La paradoja del federalismo entregado

El contraste entre las promesas electorales y la disciplina partidaria en Buenos Aires expone una crisis de representatividad violenta:

Lo que prometieron en campañaLo que votan en el CongresoEl impacto en el pampeano
Defender el federalismo y el interior.Avalar el recorte de fondos a La Pampa.Paralización de obras y asfixia provincial.
Terminar con los privilegios de la política.Bloquear la investigación a Manuel Adorni.Convalidación de la falta de transparencia.
Aliviar la situación económica.Sostener la quita de subsidios nacionales.Tarifas de gas y luz asfixiantes en las casas.

El costo político del silencio

El escándalo en torno a Adorni, un funcionario que pasó de dinamitar el Estado en redes sociales a justificar un crecimiento patrimonial indomable, demuestra que la supuesta lucha contra los privilegios fue solo un eslogan de campaña.

Hoy, el ajuste no lo paga la política; lo pagan los trabajadores, y es protegido en el Congreso por diputados que actúan como empleados del Poder Ejecutivo Central.
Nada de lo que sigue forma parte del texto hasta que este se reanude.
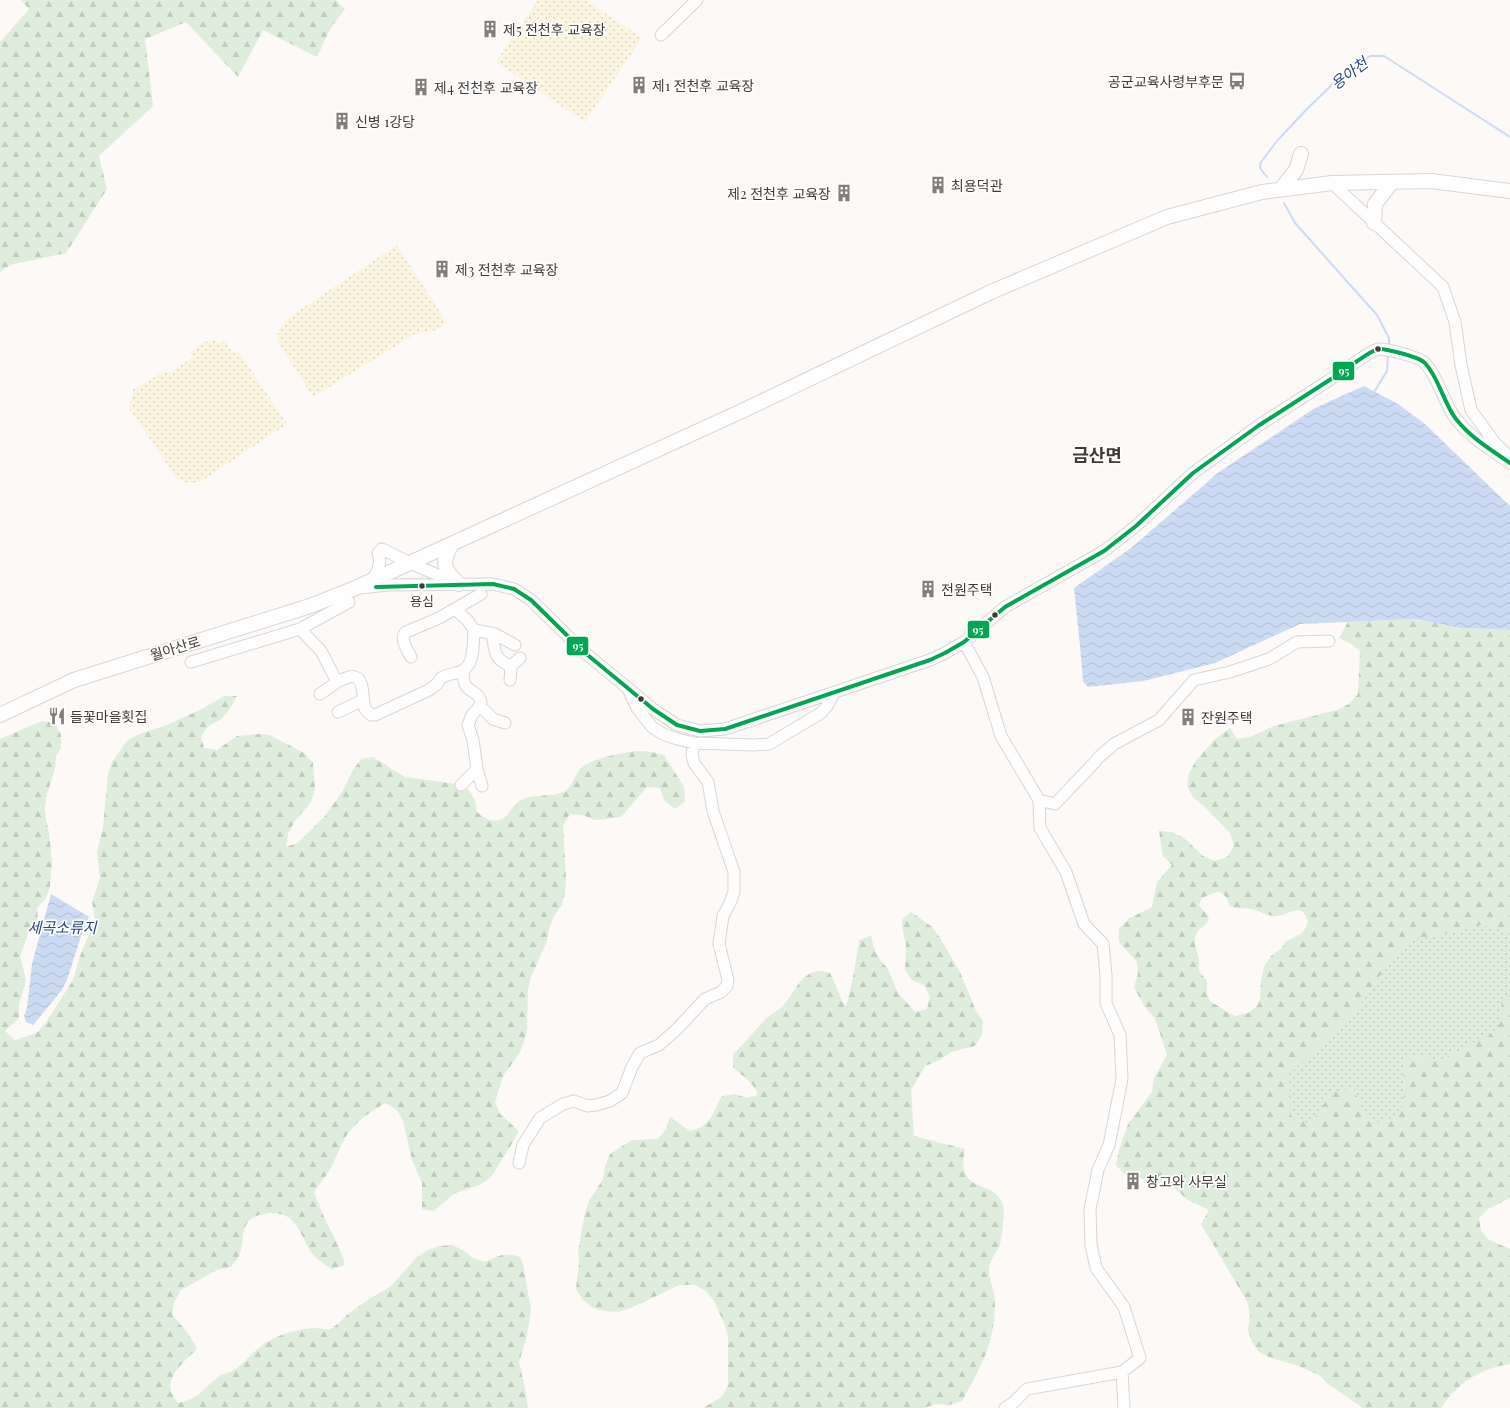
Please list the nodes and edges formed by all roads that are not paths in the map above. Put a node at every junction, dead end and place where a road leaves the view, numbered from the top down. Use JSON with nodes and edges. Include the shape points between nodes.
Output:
{"nodes":[{"id":1,"x":697,"y":0,"type":"edge"},
{"id":2,"x":661,"y":34,"type":"dead end"},
{"id":3,"x":1301,"y":154,"type":"dead end"},
{"id":4,"x":1392,"y":182,"type":"junction"},
{"id":5,"x":1332,"y":183,"type":"junction"},
{"id":6,"x":1280,"y":190,"type":"junction"},
{"id":7,"x":1510,"y":191,"type":"edge"},
{"id":8,"x":1374,"y":223,"type":"junction"},
{"id":9,"x":1510,"y":457,"type":"edge"},
{"id":10,"x":1510,"y":463,"type":"edge"},
{"id":11,"x":452,"y":544,"type":"junction"},
{"id":12,"x":410,"y":563,"type":"junction"},
{"id":13,"x":372,"y":580,"type":"junction"},
{"id":14,"x":459,"y":584,"type":"junction"},
{"id":15,"x":481,"y":594,"type":"dead end"},
{"id":16,"x":351,"y":596,"type":"junction"},
{"id":17,"x":455,"y":609,"type":"junction"},
{"id":18,"x":300,"y":629,"type":"junction"},
{"id":19,"x":474,"y":630,"type":"junction"},
{"id":20,"x":492,"y":633,"type":"junction"},
{"id":21,"x":1329,"y":641,"type":"dead end"},
{"id":22,"x":964,"y":642,"type":"junction"},
{"id":23,"x":515,"y":645,"type":"dead end"},
{"id":24,"x":411,"y":657,"type":"dead end"},
{"id":25,"x":520,"y":658,"type":"dead end"},
{"id":26,"x":191,"y":662,"type":"dead end"},
{"id":27,"x":511,"y":666,"type":"junction"},
{"id":28,"x":463,"y":670,"type":"junction"},
{"id":29,"x":510,"y":680,"type":"dead end"},
{"id":30,"x":337,"y":682,"type":"junction"},
{"id":31,"x":628,"y":689,"type":"junction"},
{"id":32,"x":836,"y":692,"type":"junction"},
{"id":33,"x":320,"y":694,"type":"dead end"},
{"id":34,"x":363,"y":700,"type":"junction"},
{"id":35,"x":479,"y":707,"type":"junction"},
{"id":36,"x":338,"y":712,"type":"dead end"},
{"id":37,"x":0,"y":715,"type":"edge"},
{"id":38,"x":506,"y":723,"type":"dead end"},
{"id":39,"x":694,"y":742,"type":"junction"},
{"id":40,"x":477,"y":769,"type":"junction"},
{"id":41,"x":462,"y":785,"type":"dead end"},
{"id":42,"x":482,"y":786,"type":"dead end"},
{"id":43,"x":1040,"y":800,"type":"junction"},
{"id":44,"x":519,"y":1163,"type":"dead end"},
{"id":45,"x":1122,"y":1372,"type":"junction"},
{"id":46,"x":1005,"y":1408,"type":"edge"},
{"id":47,"x":1124,"y":1408,"type":"edge"}],
"edges":[{"from":1,"to":2,"type":"street"},
{"from":3,"to":6,"type":"main road","via":[[1296,170]]},
{"from":4,"to":5,"type":"main road","name":"월아산로"},
{"from":4,"to":7,"type":"main road","name":"월아산로","via":[[1431,181]]},
{"from":4,"to":8,"type":"main road","via":[[1375,204]]},
{"from":5,"to":6,"type":"main road","name":"월아산로"},
{"from":5,"to":8,"type":"street"},
{"from":6,"to":11,"type":"main road","name":"월아산로","via":[[1262,192],[1167,217],[991,292],[735,414]]},
{"from":8,"to":9,"type":"street","via":[[1443,287],[1455,322],[1460,366],[1471,410],[1495,443]]},
{"from":10,"to":22,"type":"street","via":[[1473,438],[1455,418],[1424,362],[1407,354],[1378,349],[1258,426],[1194,473],[1136,526],[1104,551],[1005,607]]},
{"from":11,"to":12,"type":"main road","name":"월아산로"},
{"from":11,"to":14,"type":"main road","via":[[444,563]]},
{"from":12,"to":13,"type":"main road","name":"월아산로"},
{"from":12,"to":13,"type":"street","via":[[382,549],[378,553],[378,572]]},
{"from":12,"to":14,"type":"street"},
{"from":13,"to":16,"type":"main road","name":"월아산로"},
{"from":14,"to":16,"type":"street","via":[[388,586]]},
{"from":14,"to":31,"type":"street","via":[[493,584],[524,596]]},
{"from":15,"to":17,"type":"street"},
{"from":16,"to":18,"type":"street"},
{"from":16,"to":37,"type":"main road","name":"월아산로","via":[[310,606],[74,680]]},
{"from":17,"to":19,"type":"street"},
{"from":17,"to":24,"type":"street","via":[[403,634]]},
{"from":18,"to":26,"type":"street"},
{"from":18,"to":30,"type":"street","via":[[321,651]]},
{"from":19,"to":20,"type":"street"},
{"from":19,"to":28,"type":"street","via":[[471,659]]},
{"from":20,"to":23,"type":"street"},
{"from":20,"to":27,"type":"street","via":[[497,656]]},
{"from":21,"to":43,"type":"street","via":[[1297,642],[1269,659],[1230,672],[1194,680],[1159,720],[1114,744],[1055,804]]},
{"from":22,"to":32,"type":"street","via":[[930,660]]},
{"from":22,"to":43,"type":"street","via":[[983,677],[1001,736]]},
{"from":25,"to":27,"type":"street"},
{"from":27,"to":29,"type":"street"},
{"from":28,"to":34,"type":"street","via":[[441,678],[429,690],[375,714],[368,713]]},
{"from":28,"to":35,"type":"street","via":[[464,683],[480,699]]},
{"from":30,"to":33,"type":"street"},
{"from":30,"to":34,"type":"street","via":[[351,677],[359,678]]},
{"from":31,"to":32,"type":"street","via":[[678,725],[700,731],[725,729]]},
{"from":31,"to":39,"type":"street","via":[[637,708],[652,727],[677,739]]},
{"from":32,"to":39,"type":"street","via":[[821,713],[769,744]]},
{"from":34,"to":36,"type":"street"},
{"from":35,"to":38,"type":"street","via":[[493,720]]},
{"from":35,"to":40,"type":"street","via":[[468,725]]},
{"from":39,"to":44,"type":"street","via":[[694,763],[708,782],[713,810],[734,878],[734,892],[723,916],[719,944],[728,980],[727,986],[721,992],[704,999],[659,1045],[640,1053],[622,1094],[596,1105],[587,1106],[574,1101],[563,1104],[540,1118],[523,1145]]},
{"from":40,"to":41,"type":"street"},
{"from":40,"to":42,"type":"street"},
{"from":43,"to":45,"type":"street","via":[[1040,828],[1066,872],[1084,924],[1103,944],[1106,1003],[1120,1035],[1122,1079],[1109,1145],[1098,1170],[1090,1209],[1091,1245],[1096,1268],[1124,1307],[1140,1358]]},
{"from":45,"to":46,"type":"street","via":[[1027,1389]]},
{"from":45,"to":47,"type":"street"}]}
El superávit fiscal no puede sostenerse sobre el hambre de la gente y la destrucción del tejido social de las provincias.

Un país no es una planilla de Excel; si los números cierran pero los ciudadanos quedan afuera, el modelo no es un éxito, es un fracaso humanitario.
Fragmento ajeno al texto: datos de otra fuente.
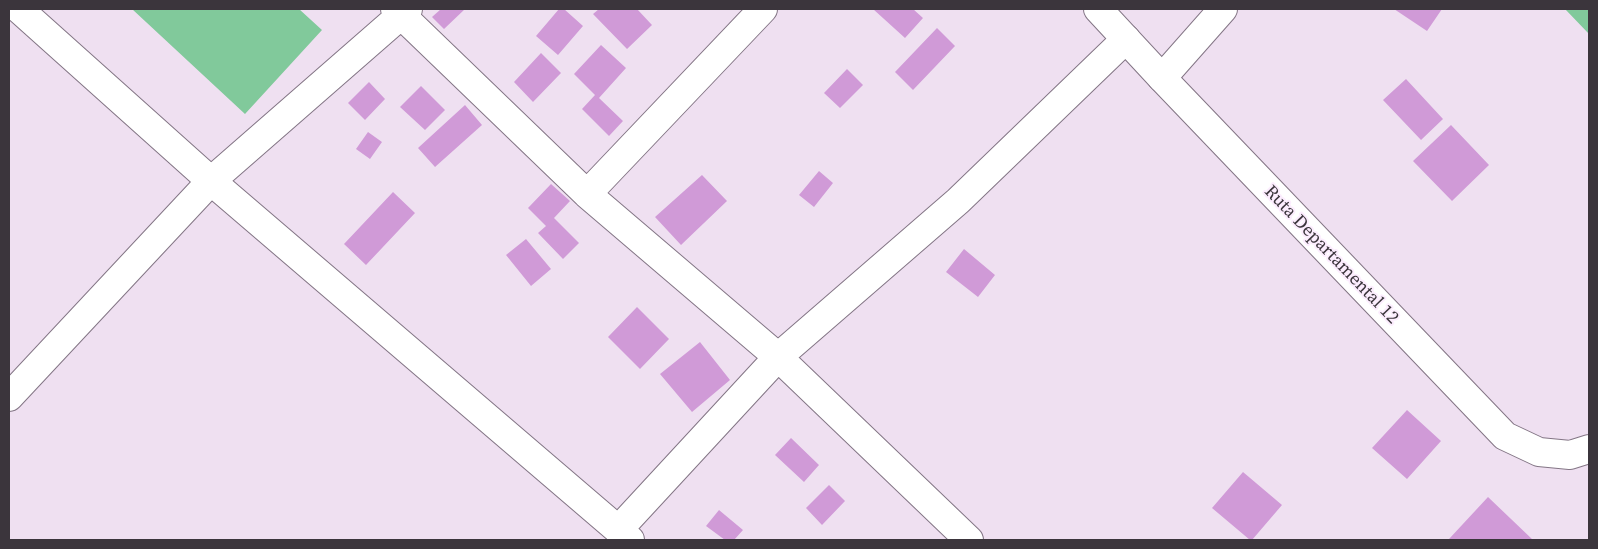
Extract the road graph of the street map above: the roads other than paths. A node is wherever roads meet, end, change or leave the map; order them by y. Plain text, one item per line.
1 (19, 9) edge
2 (763, 9) edge
3 (1098, 9) edge
4 (1223, 9) edge
5 (402, 11) edge
6 (1126, 39) junction
7 (1162, 78) junction
8 (211, 181) junction
9 (588, 194) junction
10 (778, 358) junction
11 (9, 397) edge
12 (1589, 449) edge
13 (624, 535) edge
14 (969, 540) edge

1 - 8 street
2 - 9 street
3 - 6 street, Ruta Departamental 12
4 - 7 street
5 - 8 street
5 - 9 street
6 - 7 street, Ruta Departamental 12
6 - 10 street
7 - 12 street, Ruta Departamental 12
8 - 11 street
8 - 13 street
9 - 10 street
10 - 13 street
10 - 14 street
La Pampa se encuentra hoy en estado de alerta. La exigencia de que Ardohain y Ravier den explicaciones cara a cara con el pueblo pampeano ya comenzó a rodar.

Cuando llegue el momento de la campaña, ya no habrá grieta ni pesada herencia que sirva como escudo: los vecinos les van a facturar haber sido delegados de Milei en La Pampa, en lugar de representantes de La Pampa en Buenos Aires.

El veredicto de las urnas y el peso de la realidad

En este escenario, el verdadero termómetro no estará en los despachos de Buenos Aires, sino en el voto castigo que ya empieza a madurar en el territorio provincial.

 Habrá que esperar el comportamiento del electorado pampeano en las urnas para ver si, efectivamente, el «cuántico de votos» refleja el malestar profundo de una sociedad golpeada.

La crisis económica no discrimina: ha alcanzado con crudeza a la clase media, a los comerciantes que ya no sostienen las persianas altas, a los jubilados y a los sectores productivos.

Cuando el bolsillo manda y la desprotección estatal se hace evidente en el día a día, las promesas abstractas de campaña se desarman solas.

La pregunta ya no es si habrá consecuencias, sino qué tan alto será el costo electoral que pagarán quienes decidieron dar la espalda a su propia provincia.